Guardandola dal punto di vista del cittadino, la possibilità di usufruire di sostegno alle ristrutturazioni stimolerebbero i cittadini ad investire i propri risparmi in un settore da sempre rassicurante, anziché nel mercato azionario che oggi non dà alcuna certezza di rendita così come invece il vecchio mattone può ancora garantire. E’ una atavica tendenza quella dei Trentini, di avere casa propria; ma al giorno d’oggi sappiamo bene che i costi stanno rendendo sempre più difficile la possibilità, soprattutto per i giovani, di investire pro futuro nella casa d’abitazione laddove la si debba costruire da zereo, magari acquistando a caro prezzo i terreni edificabili.
E questo è interessante anche in un’ottica più pubblica. Infatti, gli interventi di ristrutturazione del patrimonio edilizio esistente sarebbero anche ottimali proprio per la possibilità di recupero edilizio dei centri storici, ma non solo; darebbero risposta alla esigenza di prima casa di giovani coppie che possono magari usufruire di beni di proprietà familiare senza ulteriori esborsi in compravendite onerose; darebbero risposta alle esigenze abitative senza sprecare nuovo territorio, così prezioso ormai per tutte le nostre comunità.
Sono altresì d’accordo che in questa fase di ristrettezze finanziarie, sia giusto prevedere interventi un po’ più specifici, con delle priorità tipologiche (risparmio energetico, risanamento, ecc.) o territoriali (zone svantaggiate, comuni minori, immobili tutelati, ecc.) ben precise. Aggiungerei altresì una ulteriore valutazione. Il fondo eventualmente costituito potrebbe prevedere l’opportunità di usare prioritariamente prodotti e imprese a “chilometri zero”, similmente a quanto avviene già per la ristrutturazione di aziende alberghiere, dove si premia con un di più di contributo chi si avvale di materie prime e ditte che “risiedono” in provincia di Trento.

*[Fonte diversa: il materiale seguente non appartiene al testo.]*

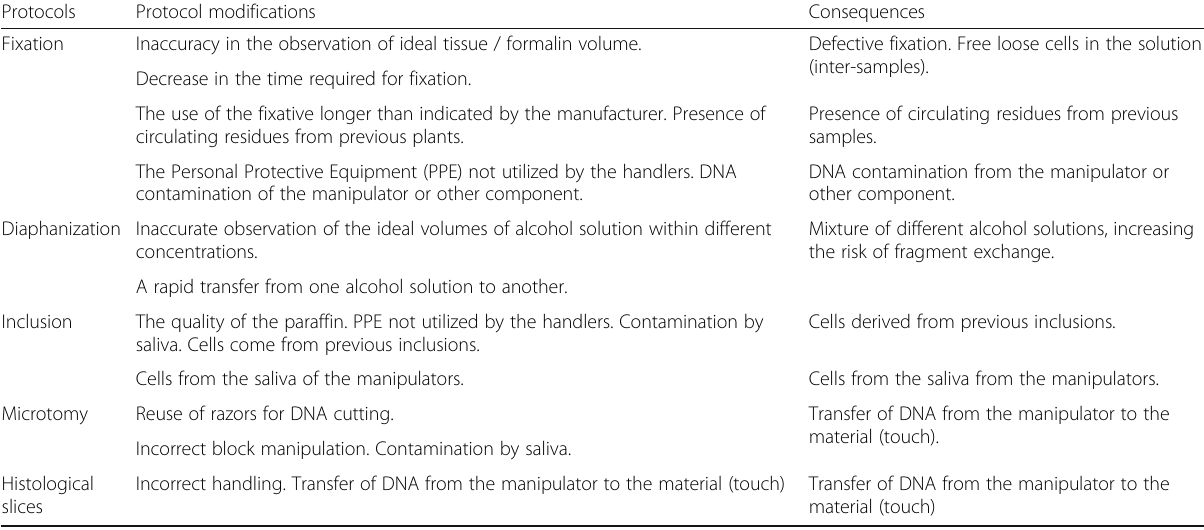
Table 2 Main modifications occurring in the protocols of fixation, inclusion, diaphanization and microtomy that can lead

Un’ultima cosa da condividere con AssoArtigiani. La sfida per il futuro delle nostre aziende trentine è ancora tutta da giocare e sicuramente non sarà solamente un ulteriore intervento contributivo della Provincia a invertire la rotta. Ripristinare i fondi per le ristrutturazioni private può sicuramente ridare un po’ di fiato in attesa che quanto di innovativo è già stato previsto (leggi nuova LP 6) possa finalmente far decollare un nuovo modo di fare impresa e di affrontare il mercato. Ed in questo - non ho dubbi che sarà così – dovranno proprio le Associazioni di categoria saper giocare un nuovo, fondamentale ruolo di stimolo e di sprone alle proprie imprese.